■ Task objective: Please restate each line of the data below exactly. Omit all images.

Data items:
────

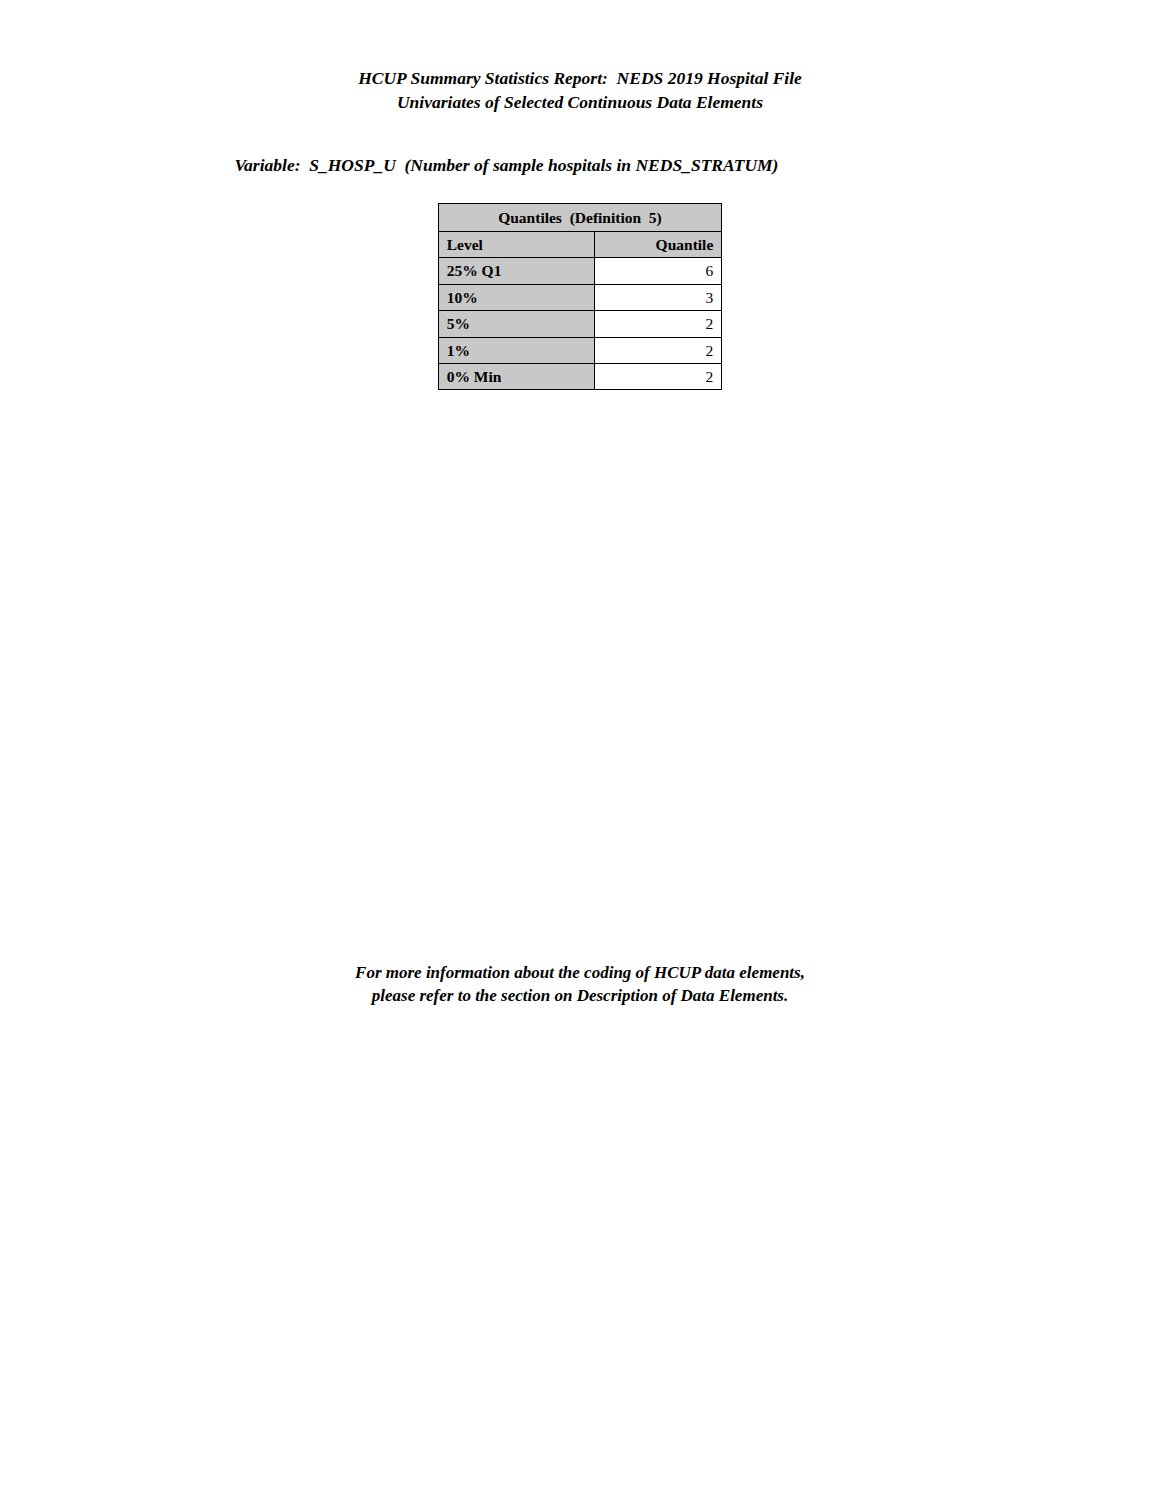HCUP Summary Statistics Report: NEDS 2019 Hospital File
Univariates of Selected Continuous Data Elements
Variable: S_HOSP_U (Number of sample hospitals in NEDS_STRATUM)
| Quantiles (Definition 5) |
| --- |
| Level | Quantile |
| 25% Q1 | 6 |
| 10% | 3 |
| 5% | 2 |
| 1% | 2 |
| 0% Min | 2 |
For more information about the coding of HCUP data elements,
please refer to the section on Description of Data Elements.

────

■ Solution to the problem:
HCUP Summary Statistics Report: NEDS 2019 Hospital File
Univariates of Selected Continuous Data Elements
Variable: S_HOSP_U (Number of sample hospitals in NEDS_STRATUM)
| Quantiles (Definition 5) |
| --- |
| Level | Quantile |
| 25% Q1 | 6 |
| 10% | 3 |
| 5% | 2 |
| 1% | 2 |
| 0% Min | 2 |
For more information about the coding of HCUP data elements,
please refer to the section on Description of Data Elements.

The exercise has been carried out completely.